The so-called juniper ‘berries’ of all species, are actually fleshly miniature cones whose scales have grown in size, then merged together and united. Each berry requires from one to three years to mature, starting as a small green fruit then maturing gradually to a dark, blue-black colour. In Colorado, these ripe berries are eaten by birds, foxes, coyotes, raccoons and chipmunks … the Native Americans traditionally also ate the berries and used them as a tea and spice, as well as using the berries as a medicine.

In the Himalayan region, dried juniper needles are used to make ‘sang’, which is burnt as a purifying ritual smoke offering. Likewise, juniper is one of the plants used in Scottish Gaelic rites, such as those performed at Hogmanay (New Year), where the smoke of burning juniper is used to cleanse, bless and protect the household and its inhabitants. In the Americas, the berries have been traditionally used for respiratory diseases such as coughs and bronchitis as well as for muscular pain or joint conditions, including arthritis, since it helps expel uric acid from the joints. Western herbal medicine recommends the ripened berries of the Common Juniper (J. communis) for treating conditions of the urinary tract and for respiratory conditions, including asthma. NOTE: Care must be taken however, as the plant also has a long history of use in folklore as an arbortifacient since it stimulates the uterine muscles, so both the plant and oil should be avoided during pregnancy. It should also be avoided by those with kidney disease.

The essential oil of juniper is usually obtained through steam distillation of the needles, wood or powdered berries, mainly from the Common Juniper species, Juniperus communis. In Eastern Europe however, the species J. Smerka is used to produce an essential oil using the berries and wood, although this is considered to be less fragrant. However, the highest quality and most aromatic essential oil produced from the juniper tree is that of the berries. These are their true treasures … since this oil has a delightfully fresh, woody-warm, slightly green-balsamic fragrance, which for me completely epitomizes the scent of the northern wilderness.

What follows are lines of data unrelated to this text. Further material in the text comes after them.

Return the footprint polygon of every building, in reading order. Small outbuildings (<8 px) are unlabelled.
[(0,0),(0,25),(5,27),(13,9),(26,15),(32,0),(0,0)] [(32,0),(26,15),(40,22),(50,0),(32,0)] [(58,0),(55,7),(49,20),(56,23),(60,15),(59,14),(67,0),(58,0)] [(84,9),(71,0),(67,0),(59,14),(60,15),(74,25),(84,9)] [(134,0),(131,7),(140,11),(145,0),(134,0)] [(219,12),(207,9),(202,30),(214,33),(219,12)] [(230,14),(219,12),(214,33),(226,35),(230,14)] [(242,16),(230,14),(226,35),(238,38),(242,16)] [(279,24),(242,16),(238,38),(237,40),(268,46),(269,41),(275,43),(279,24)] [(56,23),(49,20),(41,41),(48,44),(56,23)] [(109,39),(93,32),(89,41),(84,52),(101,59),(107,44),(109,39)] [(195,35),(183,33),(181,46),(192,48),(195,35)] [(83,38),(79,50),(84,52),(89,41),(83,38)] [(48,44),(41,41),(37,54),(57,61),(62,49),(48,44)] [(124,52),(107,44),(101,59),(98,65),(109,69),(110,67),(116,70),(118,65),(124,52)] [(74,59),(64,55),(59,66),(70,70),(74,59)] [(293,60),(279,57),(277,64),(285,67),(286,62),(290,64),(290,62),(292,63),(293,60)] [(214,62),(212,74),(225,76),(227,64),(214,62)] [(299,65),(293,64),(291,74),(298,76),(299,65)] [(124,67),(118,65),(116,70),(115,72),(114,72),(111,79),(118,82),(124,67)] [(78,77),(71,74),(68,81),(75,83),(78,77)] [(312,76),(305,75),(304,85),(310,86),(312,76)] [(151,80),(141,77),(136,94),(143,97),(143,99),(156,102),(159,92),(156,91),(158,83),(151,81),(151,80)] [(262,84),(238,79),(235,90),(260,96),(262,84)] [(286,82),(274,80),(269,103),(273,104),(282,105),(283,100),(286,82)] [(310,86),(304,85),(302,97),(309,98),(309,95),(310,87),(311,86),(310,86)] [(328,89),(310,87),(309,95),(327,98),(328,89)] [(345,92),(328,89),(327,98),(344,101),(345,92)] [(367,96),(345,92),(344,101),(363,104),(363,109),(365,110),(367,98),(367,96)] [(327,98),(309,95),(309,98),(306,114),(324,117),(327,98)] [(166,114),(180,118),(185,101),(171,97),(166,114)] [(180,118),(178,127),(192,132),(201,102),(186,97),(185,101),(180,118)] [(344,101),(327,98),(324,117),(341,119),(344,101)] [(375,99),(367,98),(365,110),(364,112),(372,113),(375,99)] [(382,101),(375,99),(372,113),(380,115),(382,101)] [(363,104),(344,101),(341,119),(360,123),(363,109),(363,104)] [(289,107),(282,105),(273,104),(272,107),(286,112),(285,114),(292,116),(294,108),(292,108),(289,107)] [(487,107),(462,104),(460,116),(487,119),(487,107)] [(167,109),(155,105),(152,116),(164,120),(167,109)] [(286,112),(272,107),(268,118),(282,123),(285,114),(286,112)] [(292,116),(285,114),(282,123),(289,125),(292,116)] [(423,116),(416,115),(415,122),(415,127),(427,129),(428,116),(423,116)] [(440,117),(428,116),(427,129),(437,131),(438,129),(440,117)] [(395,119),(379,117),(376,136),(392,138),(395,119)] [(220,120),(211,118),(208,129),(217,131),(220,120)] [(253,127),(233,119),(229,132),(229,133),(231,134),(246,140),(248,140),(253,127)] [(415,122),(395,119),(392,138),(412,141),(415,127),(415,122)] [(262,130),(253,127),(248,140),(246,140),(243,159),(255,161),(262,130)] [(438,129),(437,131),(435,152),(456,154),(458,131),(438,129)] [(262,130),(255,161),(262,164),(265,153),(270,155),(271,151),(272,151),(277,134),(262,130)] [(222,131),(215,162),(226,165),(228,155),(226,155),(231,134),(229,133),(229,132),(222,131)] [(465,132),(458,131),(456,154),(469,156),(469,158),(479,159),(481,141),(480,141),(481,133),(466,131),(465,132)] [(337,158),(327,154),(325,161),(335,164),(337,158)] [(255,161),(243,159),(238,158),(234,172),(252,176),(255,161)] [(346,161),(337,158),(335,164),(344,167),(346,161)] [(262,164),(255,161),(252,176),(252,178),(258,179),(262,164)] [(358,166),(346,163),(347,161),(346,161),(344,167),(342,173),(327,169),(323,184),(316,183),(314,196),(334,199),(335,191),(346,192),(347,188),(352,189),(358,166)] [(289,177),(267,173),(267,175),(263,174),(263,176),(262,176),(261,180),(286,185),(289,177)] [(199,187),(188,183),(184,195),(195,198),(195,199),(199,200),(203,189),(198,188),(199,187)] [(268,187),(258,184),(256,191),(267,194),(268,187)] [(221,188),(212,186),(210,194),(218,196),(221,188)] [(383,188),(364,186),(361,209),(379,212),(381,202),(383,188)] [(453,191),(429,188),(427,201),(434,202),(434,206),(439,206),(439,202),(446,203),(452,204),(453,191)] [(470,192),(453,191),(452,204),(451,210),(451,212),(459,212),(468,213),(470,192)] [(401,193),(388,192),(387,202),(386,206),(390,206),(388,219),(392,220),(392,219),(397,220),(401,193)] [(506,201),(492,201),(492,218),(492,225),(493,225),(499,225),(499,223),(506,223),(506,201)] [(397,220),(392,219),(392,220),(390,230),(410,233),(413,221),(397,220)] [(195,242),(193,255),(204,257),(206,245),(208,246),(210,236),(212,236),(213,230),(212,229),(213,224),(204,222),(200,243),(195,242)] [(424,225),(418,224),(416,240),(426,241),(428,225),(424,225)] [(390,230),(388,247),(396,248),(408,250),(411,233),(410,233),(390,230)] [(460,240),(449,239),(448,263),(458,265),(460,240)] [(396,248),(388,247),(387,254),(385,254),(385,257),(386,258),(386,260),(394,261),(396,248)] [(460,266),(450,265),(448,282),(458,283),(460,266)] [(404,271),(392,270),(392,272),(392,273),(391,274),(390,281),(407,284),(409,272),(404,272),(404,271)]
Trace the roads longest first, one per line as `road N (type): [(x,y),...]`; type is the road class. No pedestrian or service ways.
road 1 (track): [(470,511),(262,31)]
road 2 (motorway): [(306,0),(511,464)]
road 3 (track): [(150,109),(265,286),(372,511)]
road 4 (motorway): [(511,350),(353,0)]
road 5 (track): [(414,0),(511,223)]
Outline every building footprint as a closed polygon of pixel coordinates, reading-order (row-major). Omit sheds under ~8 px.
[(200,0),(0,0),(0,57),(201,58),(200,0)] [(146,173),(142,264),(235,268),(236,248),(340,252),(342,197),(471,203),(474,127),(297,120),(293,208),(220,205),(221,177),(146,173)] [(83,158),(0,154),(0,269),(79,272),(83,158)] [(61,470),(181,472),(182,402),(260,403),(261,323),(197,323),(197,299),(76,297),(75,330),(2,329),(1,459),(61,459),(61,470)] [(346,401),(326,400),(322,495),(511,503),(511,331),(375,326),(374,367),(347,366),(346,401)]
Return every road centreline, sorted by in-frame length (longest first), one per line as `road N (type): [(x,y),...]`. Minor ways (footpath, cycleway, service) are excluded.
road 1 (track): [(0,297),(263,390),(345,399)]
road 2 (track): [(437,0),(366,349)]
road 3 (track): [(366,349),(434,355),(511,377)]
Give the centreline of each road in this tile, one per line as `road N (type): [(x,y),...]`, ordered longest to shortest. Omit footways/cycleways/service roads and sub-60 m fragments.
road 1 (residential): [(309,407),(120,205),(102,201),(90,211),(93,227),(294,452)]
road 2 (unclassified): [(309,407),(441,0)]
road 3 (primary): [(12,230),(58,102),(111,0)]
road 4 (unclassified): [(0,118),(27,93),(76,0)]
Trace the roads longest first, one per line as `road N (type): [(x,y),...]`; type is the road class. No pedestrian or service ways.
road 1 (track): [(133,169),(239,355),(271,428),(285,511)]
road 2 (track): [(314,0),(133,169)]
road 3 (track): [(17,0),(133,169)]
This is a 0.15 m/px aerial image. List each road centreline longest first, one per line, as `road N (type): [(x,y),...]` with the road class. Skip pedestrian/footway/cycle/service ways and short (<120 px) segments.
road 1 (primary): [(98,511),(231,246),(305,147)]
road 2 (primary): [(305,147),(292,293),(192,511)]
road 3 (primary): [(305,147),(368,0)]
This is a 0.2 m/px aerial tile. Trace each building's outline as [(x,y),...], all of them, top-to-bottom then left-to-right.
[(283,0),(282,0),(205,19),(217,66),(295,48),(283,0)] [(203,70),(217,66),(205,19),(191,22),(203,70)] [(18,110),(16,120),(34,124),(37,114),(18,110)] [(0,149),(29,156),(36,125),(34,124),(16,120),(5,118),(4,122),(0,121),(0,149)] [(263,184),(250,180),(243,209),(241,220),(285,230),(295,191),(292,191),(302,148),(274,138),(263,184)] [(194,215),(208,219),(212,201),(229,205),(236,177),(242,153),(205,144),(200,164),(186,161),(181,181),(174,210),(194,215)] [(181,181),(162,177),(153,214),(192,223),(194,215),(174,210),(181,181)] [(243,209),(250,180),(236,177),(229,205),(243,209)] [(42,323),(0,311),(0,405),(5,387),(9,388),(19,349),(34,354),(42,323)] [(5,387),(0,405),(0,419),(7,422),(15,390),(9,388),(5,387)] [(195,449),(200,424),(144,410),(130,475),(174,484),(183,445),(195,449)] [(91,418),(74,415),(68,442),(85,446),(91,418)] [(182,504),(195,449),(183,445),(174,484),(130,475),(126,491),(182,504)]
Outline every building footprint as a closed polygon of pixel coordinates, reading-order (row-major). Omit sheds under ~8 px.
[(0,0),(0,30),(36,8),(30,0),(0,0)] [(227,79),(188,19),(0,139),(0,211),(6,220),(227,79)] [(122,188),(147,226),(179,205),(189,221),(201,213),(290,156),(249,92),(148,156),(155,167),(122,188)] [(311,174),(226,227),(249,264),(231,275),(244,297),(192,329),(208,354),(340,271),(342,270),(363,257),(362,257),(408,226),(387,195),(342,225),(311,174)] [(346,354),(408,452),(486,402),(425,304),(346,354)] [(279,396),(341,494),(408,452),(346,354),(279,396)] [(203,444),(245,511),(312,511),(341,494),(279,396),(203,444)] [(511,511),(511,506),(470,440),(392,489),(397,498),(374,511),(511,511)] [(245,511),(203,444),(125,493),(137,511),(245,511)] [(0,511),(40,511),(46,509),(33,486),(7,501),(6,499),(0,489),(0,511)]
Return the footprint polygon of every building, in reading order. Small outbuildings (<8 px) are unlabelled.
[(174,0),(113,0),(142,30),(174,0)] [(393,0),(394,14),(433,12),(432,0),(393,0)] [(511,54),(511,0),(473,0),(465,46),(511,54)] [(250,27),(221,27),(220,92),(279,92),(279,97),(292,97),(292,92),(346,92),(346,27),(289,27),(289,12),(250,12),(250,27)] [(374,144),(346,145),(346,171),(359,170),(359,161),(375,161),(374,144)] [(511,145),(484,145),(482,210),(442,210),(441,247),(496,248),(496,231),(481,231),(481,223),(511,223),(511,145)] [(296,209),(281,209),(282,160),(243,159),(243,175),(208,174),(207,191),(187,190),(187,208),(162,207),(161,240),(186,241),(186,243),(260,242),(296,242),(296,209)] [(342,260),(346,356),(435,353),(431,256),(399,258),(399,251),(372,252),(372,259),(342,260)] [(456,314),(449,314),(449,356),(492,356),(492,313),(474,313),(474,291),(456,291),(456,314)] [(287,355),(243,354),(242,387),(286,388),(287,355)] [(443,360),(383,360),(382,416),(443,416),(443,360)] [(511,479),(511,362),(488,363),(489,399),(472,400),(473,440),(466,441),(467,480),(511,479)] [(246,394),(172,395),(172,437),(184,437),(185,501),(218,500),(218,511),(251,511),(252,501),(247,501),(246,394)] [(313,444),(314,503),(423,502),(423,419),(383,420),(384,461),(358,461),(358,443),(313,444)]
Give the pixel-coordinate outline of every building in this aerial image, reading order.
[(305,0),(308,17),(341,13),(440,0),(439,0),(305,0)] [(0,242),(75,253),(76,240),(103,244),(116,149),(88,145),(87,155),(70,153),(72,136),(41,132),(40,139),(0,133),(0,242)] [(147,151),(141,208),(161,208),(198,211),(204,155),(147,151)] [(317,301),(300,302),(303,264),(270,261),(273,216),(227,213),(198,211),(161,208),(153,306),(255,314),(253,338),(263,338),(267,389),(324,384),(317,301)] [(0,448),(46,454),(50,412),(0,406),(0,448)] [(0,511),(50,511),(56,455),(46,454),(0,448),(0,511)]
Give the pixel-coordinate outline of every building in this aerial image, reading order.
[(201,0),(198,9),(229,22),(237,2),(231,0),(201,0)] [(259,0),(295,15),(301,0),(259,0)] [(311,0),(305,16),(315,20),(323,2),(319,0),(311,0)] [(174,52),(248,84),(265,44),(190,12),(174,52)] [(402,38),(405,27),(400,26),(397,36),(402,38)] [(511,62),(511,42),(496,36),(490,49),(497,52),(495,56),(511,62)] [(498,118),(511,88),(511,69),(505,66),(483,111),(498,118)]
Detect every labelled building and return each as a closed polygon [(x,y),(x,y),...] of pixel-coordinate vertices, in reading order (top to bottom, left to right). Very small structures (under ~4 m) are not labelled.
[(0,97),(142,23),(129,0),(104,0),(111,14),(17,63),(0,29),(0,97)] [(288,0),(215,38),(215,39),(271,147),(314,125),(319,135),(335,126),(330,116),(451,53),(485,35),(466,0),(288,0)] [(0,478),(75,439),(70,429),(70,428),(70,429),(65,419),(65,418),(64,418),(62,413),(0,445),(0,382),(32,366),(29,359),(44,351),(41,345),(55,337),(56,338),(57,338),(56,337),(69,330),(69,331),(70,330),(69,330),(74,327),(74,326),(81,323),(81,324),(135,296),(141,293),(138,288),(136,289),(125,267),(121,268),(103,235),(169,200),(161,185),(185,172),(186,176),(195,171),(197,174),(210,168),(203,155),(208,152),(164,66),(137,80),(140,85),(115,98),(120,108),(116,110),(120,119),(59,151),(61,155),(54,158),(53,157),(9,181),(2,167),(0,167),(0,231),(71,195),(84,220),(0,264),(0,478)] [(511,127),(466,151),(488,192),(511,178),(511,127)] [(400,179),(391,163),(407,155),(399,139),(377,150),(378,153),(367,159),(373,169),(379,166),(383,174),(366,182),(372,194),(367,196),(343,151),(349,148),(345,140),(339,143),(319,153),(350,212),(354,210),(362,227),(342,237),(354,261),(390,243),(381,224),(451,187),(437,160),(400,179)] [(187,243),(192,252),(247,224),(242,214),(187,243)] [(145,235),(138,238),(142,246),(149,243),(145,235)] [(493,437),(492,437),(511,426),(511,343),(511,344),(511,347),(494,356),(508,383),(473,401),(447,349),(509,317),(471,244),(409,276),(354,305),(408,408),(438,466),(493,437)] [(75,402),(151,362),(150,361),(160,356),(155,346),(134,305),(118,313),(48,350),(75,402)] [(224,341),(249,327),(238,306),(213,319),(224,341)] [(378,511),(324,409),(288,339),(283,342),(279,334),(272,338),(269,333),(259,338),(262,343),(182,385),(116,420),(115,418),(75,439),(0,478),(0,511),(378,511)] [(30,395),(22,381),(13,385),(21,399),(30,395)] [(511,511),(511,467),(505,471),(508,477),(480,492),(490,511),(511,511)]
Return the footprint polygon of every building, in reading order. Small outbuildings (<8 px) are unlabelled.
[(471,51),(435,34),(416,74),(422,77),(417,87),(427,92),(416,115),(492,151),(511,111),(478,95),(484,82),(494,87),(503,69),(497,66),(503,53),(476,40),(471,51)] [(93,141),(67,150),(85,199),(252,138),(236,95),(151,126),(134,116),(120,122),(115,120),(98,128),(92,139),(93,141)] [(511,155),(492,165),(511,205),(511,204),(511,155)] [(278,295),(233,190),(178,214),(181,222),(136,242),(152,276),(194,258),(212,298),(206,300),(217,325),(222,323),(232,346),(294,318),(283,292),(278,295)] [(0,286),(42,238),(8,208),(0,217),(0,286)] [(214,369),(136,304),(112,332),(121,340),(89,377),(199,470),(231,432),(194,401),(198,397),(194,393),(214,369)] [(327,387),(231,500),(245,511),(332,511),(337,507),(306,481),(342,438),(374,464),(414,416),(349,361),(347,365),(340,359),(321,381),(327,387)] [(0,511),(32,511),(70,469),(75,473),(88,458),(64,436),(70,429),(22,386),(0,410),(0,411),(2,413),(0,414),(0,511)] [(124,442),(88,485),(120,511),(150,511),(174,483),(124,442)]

According to modern scientific research, juniperberry oil exhibits excellent anti-microbial properties: specifically it has good anti-fungal, anti-septic and anti-oxidant properties. This makes it particularly valuable for application in skin care treatments within an aromatherapy context. It is especially useful employed in blends for acne, oily or combination skin, having a mild astringent action, as well as for fungal conditions and dermatitis. It also valuable used in massage oil blends to improve blood circulation, and for treating conditions such as arthritis, rheumatism and gout. As an anti-spasmodic it is excellent employed in sports body oils in dealing with muscular pains, cramps or sprains. It also helps tightens slack muscles and aids in restoring a feeling of firmness and youthfulness, especially in combination with black pepper. Juniper berry oil also blends well with rosemary, frankincense, elemi, galbanum, all the woody oils – such as cedarwood, pine and cypress - as well as citrus oils.

Used in diffusers, it makes a really lovely cleansing and purifying air freshener, which helps to eliminate germs or viruses from the immediate environment, by directly disinfecting the air. To make a purifying room fragrance, which simultaneously uplifts and revives the spirits, simply combine the following oils as shown below, then add a few drops to an oil burner or diffuser:

Mountain Air Diffuser Recipe

4 parts juniperberry oil

2 parts cypress oil

2 parts rosemary oil

2 parts lemon oil

Other species: in Europe, Juniperus oxycedrus is used to produce cade essential oil, which is made from the crude tar produced by distillation from the heartwood of the tree, which has a pronounced smoky, leather-like aroma. In aromatherapy, the uses of cade oil are however limited due to possible skin sensitization issues. Another species, J. virginiana is also used to produce the so-called ‘Virginian Cedarwood’ oil while J. ashei is used to produce ‘Texas Cedarwood’ oil … both of which share similar therapeutic properties to both Common Juniper and Atlas Cedarwood (Cedrus atlantica).